Sería un despropósito pedirle peras al olmo, perlas a Disney. A nadie habrá de extrañar, así, que Frozen II (2019) ofrezca mayor interés para la mercadotecnia que para la dramaturgia: es una mercancía antes que una obra de arte. Queda claro en el diseño de la cinta que, lejos de una búsqueda significativa, la apuesta es multiplicar lo que probó su eficiencia emotiva: más chistes, más hielo, ¡más canciones! (¡ay!), más corrección política que el primer rollo de la franquicia, Frozen: Una aventura congelada (Frozen, 2013).
Al frente de la réplica repiten Chris Buck y Jennifer Lee. La historia comienza con Arendelle en paz. Pero todo se precipita cuando Elsa comienza a escuchar y atender una tonada que proviene de las canciones de cuna maternas. Al hacerlo despierta las fuerzas de la naturaleza y se hace imperioso ir al bosque-encantado-para-la-ocasión, para encontrar respuestas.
Buck y Lee echan mano del “manual del héroe”, el que propone Joseph Campbell y que también sirvió de guía a George Lucas y las ya no sé cuantas trilogías de Star Wars. El viaje del héroe inicia en el mundo ordinario, aquél recibe un llamado a la aventura, que rechaza y luego acepta; en la ruta se encuentra con un mentor, cruza el umbral al mundo especial o mágico; luego tiene pruebas, encuentra aliados y enemigos; de allá regresa con un elixir o una respuesta que habrá de transformar el mundo ordinario. Perdón por los spoilers (que al final de cuentas no son, pues el modelo es viejísimo): se inspira en Jung y los arquetipos, y es posible rastrear su origen desde el inicio de la humanidad. El asunto redunda habitualmente en la revelación y potenciación de la identidad. Así, al final de Frozen II descubrimos que no hay una heroína, sino dos (y no hablo de drogas, es una película para niños, sobre todo para niñas).

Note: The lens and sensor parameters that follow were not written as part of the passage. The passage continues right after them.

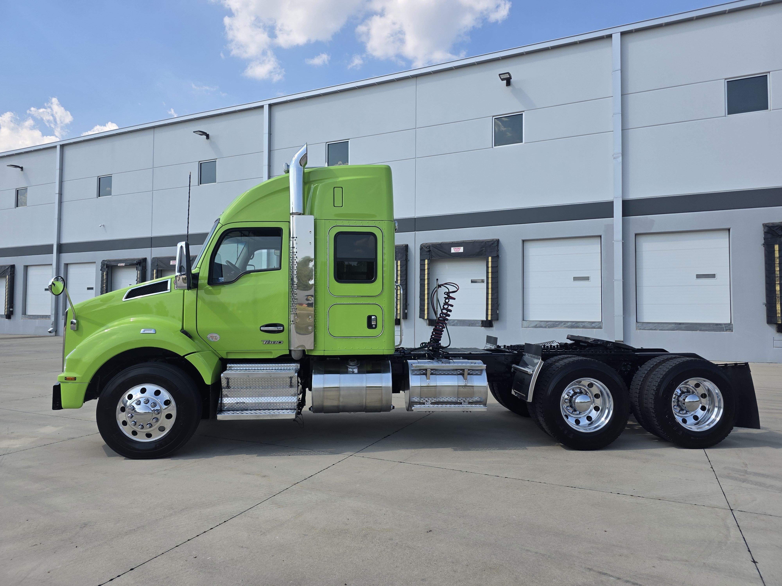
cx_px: 391
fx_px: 520
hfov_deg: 73.9
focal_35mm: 23
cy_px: 293
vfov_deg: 58.9
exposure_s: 1/4434
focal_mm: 6.3
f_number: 1.7
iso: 80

Por otra parte, las similitudes narrativas y dramáticas con Maléfica: dueña del mal (Maleficent: Mistress of Evil, 2019), que vimos apenas hace un mes, son incontables: se reciclan partes de la historia y el afán conciliador con falsos y oportunistas alientos ecológicos, que buscan apaciguar al hombre con la naturaleza, mostrar cómo es viable la convivencia entre la magia y lo ordinario, si bien al final queda claro que coexisten pero no conviven.

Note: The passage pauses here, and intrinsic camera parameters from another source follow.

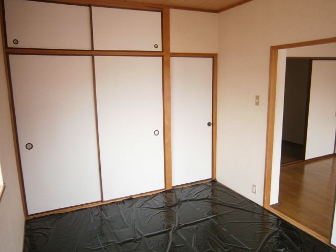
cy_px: 126
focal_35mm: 26
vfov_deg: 53.1
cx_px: 168
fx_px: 252
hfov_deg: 67.3
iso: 80
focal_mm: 4.7
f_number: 2.8
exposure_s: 1/40
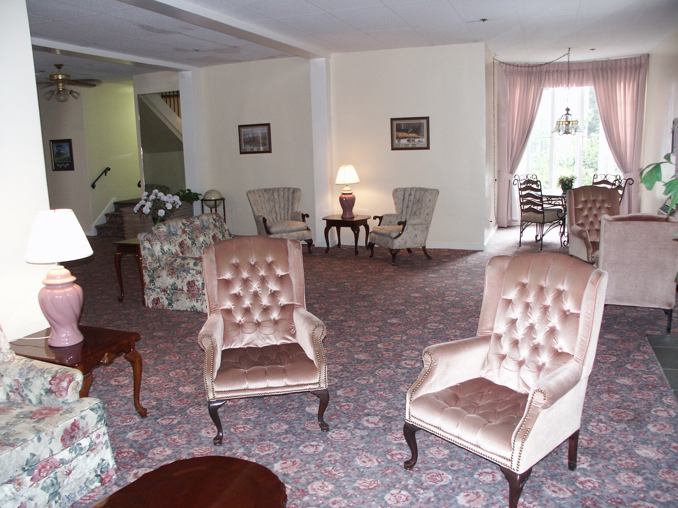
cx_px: 339
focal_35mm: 28
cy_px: 254
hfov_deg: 63.4
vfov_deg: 49.7
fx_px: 548
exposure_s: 1/45
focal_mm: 7.21
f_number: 2.8
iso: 200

Buck y Lee entregan una propuesta en animación tridimensional que por momentos es visualmente notable. Hay pasajes de diseño y animación, de movimiento y colorido, que son espectaculares; como en la primera entrega, tampoco falta el humor, y hay algunos gags y diálogos afortunados. La aventura en sí, si bien no es original (reitero), sí tiene su interés, pues invita a la búsqueda de la verdad sobre el origen y al afianzamiento de la voluntad para definirse como ser humano (robustecer la identidad, ser quién se quiere ser y no quién “se está llamado a ser”). Sin embargo, en la ruta hay demasiados pasajes cantados, algunos que son videoclips insertados. Tanta cantadera me resulta fastidiosa, pero por otra parte lleva la propuesta al terreno de la literatura más que al de la cinematografía: el sentido de la cinta, el tema, está en las letras de las canciones, que revelan el conflicto y le dan una estatura –una densidad– que parece desproporcionada con lo que presenta la acción, pues ésta no ofrece un soporte plausible, una historia memorable.